The report states that the mother-of-two can only sit upright for four hours a day since being diagnosed with the life-limiting illness which almost paralyzed her. She was diagnosed with Chiari malformation, which causes the brain to slip, leaving part of it below the skull, in December 2013.
 
It affects just one in every 1,500 people, and causes severe neck pain, balance problems, muscle weakness, and hearing loss.
'It's like having your head in a vice and it's being crushed. 
 
'It goes through your neck and head and behind your eyes,' she said.
 
'It first started about five or six years ago. It was intermittent to start with and then it was constant, every day.
 
'Eventually I asked for an MRI scan because I just couldn't bare with the pain any longer.'
 
She was shocked by doctors who had initially believed the pain was a side effect of a hip operation but the scan revealed something far more sinister and shocking. It revealed that the lower half of her brain was slowly sinking into her spine.
 
Speaking about the excruciating experience she had to endure after a major surgery at Salford Royal Hospital in Greater Manchester a month later, Provan said:
 
'They cut into the back of the head and removed a piece of my skull and vertebrae to make more room for the spinal fluid to flow.
'I was told if I hadn't had the surgery I would have been paralyzed within the next few weeks.
'I was absolutely terrified that I wasn't going to wake up, and if I did wake up, that I wouldn't be able to move.'
The disorder has forced her to relinquish her job as a successful legal aid and also drop out of a business degree course.
'I have pins and needles in both arms and legs all the time, it never stops, and I can't lift anything heavier than a cup of tea.
'I can only walk a few metres with a stick - and all other times I need a wheelchair.
'Because I can walk a few steps I don't qualify for a power chair with the NHS, but because I have no strength I can't push myself in my wheelchair and so I can't go out on my own any more.

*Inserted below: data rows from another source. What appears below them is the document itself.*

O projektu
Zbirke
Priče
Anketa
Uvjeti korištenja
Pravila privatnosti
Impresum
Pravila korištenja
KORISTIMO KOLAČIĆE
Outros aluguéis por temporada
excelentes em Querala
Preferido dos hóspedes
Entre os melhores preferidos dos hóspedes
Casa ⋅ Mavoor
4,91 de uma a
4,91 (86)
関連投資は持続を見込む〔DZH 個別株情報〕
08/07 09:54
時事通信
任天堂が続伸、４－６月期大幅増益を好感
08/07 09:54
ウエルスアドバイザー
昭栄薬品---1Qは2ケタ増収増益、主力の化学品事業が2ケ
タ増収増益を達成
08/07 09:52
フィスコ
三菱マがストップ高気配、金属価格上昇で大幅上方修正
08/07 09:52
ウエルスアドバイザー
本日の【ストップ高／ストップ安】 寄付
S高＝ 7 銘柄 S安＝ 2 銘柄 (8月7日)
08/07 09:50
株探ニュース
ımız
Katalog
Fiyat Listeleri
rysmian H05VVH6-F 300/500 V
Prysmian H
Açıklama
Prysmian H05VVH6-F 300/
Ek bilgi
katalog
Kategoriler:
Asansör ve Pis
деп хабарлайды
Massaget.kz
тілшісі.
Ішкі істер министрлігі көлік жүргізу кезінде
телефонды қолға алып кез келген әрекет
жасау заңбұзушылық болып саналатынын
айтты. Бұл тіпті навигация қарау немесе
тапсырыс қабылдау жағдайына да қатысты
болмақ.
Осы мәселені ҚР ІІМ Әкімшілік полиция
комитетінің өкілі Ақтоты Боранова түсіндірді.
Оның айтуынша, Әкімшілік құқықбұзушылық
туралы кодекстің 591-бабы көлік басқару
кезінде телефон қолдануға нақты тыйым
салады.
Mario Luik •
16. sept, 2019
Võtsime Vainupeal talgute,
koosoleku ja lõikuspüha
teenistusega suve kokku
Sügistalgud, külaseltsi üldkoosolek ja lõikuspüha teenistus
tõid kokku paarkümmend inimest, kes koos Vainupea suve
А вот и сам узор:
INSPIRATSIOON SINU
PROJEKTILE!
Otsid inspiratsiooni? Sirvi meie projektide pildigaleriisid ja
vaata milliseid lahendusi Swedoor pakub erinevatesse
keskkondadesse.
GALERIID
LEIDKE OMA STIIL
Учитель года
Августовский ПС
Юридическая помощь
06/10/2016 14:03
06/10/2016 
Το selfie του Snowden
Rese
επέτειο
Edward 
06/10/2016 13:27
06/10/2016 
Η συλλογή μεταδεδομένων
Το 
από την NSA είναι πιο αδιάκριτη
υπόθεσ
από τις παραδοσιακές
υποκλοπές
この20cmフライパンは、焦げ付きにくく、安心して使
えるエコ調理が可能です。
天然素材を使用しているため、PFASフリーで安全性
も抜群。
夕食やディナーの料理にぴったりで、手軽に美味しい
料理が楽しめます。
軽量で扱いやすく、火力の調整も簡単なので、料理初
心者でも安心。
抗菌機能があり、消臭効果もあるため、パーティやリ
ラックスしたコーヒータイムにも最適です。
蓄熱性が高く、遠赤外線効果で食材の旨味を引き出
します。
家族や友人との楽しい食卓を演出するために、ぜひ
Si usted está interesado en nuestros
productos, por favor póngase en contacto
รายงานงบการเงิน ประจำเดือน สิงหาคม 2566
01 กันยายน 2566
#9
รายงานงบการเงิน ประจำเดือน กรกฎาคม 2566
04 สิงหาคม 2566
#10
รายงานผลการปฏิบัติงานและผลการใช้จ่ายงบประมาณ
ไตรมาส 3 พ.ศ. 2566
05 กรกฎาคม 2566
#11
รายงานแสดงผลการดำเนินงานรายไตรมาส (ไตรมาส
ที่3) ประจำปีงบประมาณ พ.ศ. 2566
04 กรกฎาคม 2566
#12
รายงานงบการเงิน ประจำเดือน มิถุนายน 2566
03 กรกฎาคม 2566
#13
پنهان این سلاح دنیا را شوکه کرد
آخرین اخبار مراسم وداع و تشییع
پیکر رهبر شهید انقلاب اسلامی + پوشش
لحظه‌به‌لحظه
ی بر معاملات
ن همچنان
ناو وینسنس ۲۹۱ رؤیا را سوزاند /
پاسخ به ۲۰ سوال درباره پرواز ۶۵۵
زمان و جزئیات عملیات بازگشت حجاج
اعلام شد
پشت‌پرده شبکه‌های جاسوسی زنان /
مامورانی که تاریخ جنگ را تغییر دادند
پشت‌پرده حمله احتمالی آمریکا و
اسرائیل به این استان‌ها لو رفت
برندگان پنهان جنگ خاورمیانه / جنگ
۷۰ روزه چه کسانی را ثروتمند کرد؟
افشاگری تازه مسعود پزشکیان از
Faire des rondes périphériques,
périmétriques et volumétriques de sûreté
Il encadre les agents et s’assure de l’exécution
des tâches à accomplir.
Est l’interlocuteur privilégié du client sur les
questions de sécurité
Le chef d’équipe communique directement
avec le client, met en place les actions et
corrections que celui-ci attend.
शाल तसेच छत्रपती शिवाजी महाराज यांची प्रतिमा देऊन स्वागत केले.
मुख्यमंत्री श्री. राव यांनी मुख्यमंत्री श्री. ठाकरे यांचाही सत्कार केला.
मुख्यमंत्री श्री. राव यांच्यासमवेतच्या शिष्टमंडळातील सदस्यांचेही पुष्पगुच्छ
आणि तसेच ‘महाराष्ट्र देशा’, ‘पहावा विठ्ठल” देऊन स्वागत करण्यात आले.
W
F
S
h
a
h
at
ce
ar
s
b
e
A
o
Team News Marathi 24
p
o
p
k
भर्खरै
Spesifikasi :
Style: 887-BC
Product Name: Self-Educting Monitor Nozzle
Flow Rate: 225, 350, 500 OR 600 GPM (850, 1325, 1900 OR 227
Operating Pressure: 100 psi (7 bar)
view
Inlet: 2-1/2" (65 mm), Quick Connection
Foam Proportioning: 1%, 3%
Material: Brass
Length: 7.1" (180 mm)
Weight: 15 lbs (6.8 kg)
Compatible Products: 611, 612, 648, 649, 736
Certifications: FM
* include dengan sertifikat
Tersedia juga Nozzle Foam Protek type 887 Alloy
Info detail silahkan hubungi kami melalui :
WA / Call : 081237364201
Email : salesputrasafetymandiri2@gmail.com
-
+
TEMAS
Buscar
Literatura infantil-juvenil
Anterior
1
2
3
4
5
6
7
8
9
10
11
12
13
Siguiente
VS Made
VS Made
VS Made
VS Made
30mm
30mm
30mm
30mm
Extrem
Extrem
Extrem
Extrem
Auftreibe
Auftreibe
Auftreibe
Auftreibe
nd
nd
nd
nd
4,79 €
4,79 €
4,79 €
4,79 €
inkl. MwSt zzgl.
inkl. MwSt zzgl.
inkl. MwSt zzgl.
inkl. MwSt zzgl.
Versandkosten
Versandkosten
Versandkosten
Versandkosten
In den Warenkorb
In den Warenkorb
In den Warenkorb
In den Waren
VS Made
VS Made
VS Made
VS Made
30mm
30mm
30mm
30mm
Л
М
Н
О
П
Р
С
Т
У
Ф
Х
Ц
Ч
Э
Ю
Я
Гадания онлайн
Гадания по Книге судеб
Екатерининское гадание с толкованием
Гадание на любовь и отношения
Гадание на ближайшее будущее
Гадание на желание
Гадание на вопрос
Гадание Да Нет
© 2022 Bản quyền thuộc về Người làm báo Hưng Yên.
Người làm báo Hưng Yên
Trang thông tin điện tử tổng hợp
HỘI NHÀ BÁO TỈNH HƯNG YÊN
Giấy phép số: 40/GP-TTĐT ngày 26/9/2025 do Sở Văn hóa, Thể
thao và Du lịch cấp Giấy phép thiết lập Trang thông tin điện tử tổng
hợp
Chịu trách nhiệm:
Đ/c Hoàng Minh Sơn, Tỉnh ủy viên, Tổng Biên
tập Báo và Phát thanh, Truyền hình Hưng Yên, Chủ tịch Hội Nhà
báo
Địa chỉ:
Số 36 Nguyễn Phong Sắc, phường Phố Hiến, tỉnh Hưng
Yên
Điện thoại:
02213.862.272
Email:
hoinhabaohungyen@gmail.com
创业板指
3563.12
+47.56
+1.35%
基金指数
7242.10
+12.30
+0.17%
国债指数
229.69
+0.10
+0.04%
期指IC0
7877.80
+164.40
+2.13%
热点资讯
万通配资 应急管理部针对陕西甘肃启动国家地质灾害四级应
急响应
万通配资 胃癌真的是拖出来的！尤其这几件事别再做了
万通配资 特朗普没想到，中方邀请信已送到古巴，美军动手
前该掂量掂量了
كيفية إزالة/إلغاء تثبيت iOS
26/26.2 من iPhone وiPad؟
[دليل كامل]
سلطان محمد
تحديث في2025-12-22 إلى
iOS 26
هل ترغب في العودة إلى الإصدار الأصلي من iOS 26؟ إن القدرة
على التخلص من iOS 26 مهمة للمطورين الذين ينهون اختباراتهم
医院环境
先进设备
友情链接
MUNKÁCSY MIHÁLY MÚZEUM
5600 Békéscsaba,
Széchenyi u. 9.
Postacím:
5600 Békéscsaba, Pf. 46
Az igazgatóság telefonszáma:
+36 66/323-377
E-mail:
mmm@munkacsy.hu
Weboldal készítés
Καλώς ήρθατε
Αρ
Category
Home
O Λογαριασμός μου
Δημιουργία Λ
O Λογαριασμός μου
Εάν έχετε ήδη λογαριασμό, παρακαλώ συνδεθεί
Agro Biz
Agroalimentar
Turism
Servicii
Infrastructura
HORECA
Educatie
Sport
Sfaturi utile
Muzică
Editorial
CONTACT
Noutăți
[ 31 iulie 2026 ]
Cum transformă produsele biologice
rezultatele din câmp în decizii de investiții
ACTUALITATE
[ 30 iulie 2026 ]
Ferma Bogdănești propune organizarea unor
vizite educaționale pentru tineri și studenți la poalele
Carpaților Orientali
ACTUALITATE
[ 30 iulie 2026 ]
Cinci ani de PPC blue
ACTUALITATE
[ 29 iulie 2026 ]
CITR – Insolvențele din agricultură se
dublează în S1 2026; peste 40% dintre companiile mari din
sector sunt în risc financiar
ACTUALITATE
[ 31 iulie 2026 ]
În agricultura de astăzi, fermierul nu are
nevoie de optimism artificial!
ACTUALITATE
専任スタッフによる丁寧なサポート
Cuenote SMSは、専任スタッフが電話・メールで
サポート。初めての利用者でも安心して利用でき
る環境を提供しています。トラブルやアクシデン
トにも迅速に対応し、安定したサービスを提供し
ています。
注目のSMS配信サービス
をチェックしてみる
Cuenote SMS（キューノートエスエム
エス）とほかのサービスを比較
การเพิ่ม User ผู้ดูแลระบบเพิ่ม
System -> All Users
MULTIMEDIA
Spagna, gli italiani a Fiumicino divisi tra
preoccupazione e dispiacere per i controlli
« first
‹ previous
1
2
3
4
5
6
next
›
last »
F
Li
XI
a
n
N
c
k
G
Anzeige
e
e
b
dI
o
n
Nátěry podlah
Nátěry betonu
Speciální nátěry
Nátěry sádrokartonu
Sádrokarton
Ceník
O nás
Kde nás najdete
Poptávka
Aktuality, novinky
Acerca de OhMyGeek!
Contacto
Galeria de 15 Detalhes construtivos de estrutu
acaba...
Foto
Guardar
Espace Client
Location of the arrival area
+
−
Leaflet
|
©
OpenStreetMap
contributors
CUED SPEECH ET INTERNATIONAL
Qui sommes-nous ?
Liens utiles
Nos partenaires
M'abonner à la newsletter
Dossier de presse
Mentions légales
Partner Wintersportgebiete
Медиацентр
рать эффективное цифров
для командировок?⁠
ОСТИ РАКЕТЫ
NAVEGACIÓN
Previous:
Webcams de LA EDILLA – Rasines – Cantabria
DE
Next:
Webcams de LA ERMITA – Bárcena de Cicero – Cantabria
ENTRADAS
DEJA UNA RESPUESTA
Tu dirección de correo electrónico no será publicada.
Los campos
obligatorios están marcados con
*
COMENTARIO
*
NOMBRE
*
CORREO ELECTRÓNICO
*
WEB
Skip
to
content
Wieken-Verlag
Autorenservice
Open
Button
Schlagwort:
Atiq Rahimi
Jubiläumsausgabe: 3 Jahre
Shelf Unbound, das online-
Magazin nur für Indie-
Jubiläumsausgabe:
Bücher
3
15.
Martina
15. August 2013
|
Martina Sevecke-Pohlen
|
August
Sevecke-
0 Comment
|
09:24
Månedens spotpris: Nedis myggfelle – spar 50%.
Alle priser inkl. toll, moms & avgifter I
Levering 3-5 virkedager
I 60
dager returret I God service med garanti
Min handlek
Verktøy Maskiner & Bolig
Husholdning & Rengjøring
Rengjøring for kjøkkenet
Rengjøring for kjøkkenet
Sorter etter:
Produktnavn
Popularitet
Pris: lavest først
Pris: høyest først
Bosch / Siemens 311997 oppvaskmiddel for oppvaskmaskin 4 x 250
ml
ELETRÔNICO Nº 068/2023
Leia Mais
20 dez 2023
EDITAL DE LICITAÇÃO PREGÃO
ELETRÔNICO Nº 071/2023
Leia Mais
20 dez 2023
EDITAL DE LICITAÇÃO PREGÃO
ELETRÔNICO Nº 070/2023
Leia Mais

'I get up every morning and I try to hard to have a shower but it takes so long. The things I used to take for granted have become my whole day.'
 
She reveals that her sudden loss of independence had left her feeling like a burden to her two children Alexander, 19, and Olivia, 18.
'At their age they should be having the time of their lives. They should be off enjoying themselves, not staying at home helping me in and out of the shower and making dinner.'
 
Her family and friends have come together to raise money to buy an electric wheelchair and reclining bed to give her a much-desired taste of freedom. They have also opened a JustGiving page.